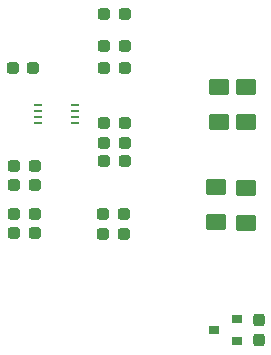
<source format=gtp>
G04 #@! TF.GenerationSoftware,KiCad,Pcbnew,7.0.6*
G04 #@! TF.CreationDate,2023-07-11T17:34:17+08:00*
G04 #@! TF.ProjectId,m5-pantilt,6d352d70-616e-4746-996c-742e6b696361,1*
G04 #@! TF.SameCoordinates,PX5f5e100PY5f5e100*
G04 #@! TF.FileFunction,Paste,Top*
G04 #@! TF.FilePolarity,Positive*
%FSLAX46Y46*%
G04 Gerber Fmt 4.6, Leading zero omitted, Abs format (unit mm)*
G04 Created by KiCad (PCBNEW 7.0.6) date 2023-07-11 17:34:17*
%MOMM*%
%LPD*%
G01*
G04 APERTURE LIST*
G04 Aperture macros list*
%AMRoundRect*
0 Rectangle with rounded corners*
0 $1 Rounding radius*
0 $2 $3 $4 $5 $6 $7 $8 $9 X,Y pos of 4 corners*
0 Add a 4 corners polygon primitive as box body*
4,1,4,$2,$3,$4,$5,$6,$7,$8,$9,$2,$3,0*
0 Add four circle primitives for the rounded corners*
1,1,$1+$1,$2,$3*
1,1,$1+$1,$4,$5*
1,1,$1+$1,$6,$7*
1,1,$1+$1,$8,$9*
0 Add four rect primitives between the rounded corners*
20,1,$1+$1,$2,$3,$4,$5,0*
20,1,$1+$1,$4,$5,$6,$7,0*
20,1,$1+$1,$6,$7,$8,$9,0*
20,1,$1+$1,$8,$9,$2,$3,0*%
G04 Aperture macros list end*
%ADD10R,0.800100X0.254000*%
%ADD11RoundRect,0.237500X0.287500X0.237500X-0.287500X0.237500X-0.287500X-0.237500X0.287500X-0.237500X0*%
%ADD12RoundRect,0.237500X-0.287500X-0.237500X0.287500X-0.237500X0.287500X0.237500X-0.287500X0.237500X0*%
%ADD13RoundRect,0.250001X0.624999X-0.462499X0.624999X0.462499X-0.624999X0.462499X-0.624999X-0.462499X0*%
%ADD14RoundRect,0.250001X-0.624999X0.462499X-0.624999X-0.462499X0.624999X-0.462499X0.624999X0.462499X0*%
%ADD15R,0.900000X0.800000*%
%ADD16RoundRect,0.237500X0.237500X-0.287500X0.237500X0.287500X-0.237500X0.287500X-0.237500X-0.287500X0*%
G04 APERTURE END LIST*
D10*
X16948250Y24021801D03*
X16948250Y23521800D03*
X16948250Y23021800D03*
X16948250Y22521799D03*
X20059750Y22521799D03*
X20059750Y23021800D03*
X20059750Y23521800D03*
X20059750Y24021801D03*
D11*
X24268400Y20878800D03*
X22518400Y20878800D03*
X24268400Y19354800D03*
X22518400Y19354800D03*
D12*
X22531000Y31750000D03*
X24281000Y31750000D03*
D11*
X24281000Y22504400D03*
X22531000Y22504400D03*
D13*
X34544000Y22642500D03*
X34544000Y25617500D03*
D14*
X32258000Y25617500D03*
X32258000Y22642500D03*
X32004000Y17083100D03*
X32004000Y14108100D03*
D15*
X33800000Y4050000D03*
X33800000Y5950000D03*
X31800000Y5000000D03*
D16*
X35636200Y4128800D03*
X35636200Y5878800D03*
D12*
X14775000Y27150000D03*
X16525000Y27150000D03*
D11*
X16625000Y18900000D03*
X14875000Y18900000D03*
X16625000Y14850000D03*
X14875000Y14850000D03*
X16625000Y17300000D03*
X14875000Y17300000D03*
X16625000Y13250000D03*
X14875000Y13250000D03*
D12*
X22425000Y13100000D03*
X24175000Y13100000D03*
X22525000Y27200000D03*
X24275000Y27200000D03*
D11*
X24275000Y29050000D03*
X22525000Y29050000D03*
X24175000Y14800000D03*
X22425000Y14800000D03*
D14*
X34544000Y17018000D03*
X34544000Y14043000D03*
M02*

</source>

******

[Directions] Both the line containing "X16525000Y27150000D03*" and the line containing "X24175000Y13100000D03*" belong in the answer. Print them and every line above that falls between them exactly, and no others.

[Exercise result]
X16525000Y27150000D03*
D11*
X16625000Y18900000D03*
X14875000Y18900000D03*
X16625000Y14850000D03*
X14875000Y14850000D03*
X16625000Y17300000D03*
X14875000Y17300000D03*
X16625000Y13250000D03*
X14875000Y13250000D03*
D12*
X22425000Y13100000D03*
X24175000Y13100000D03*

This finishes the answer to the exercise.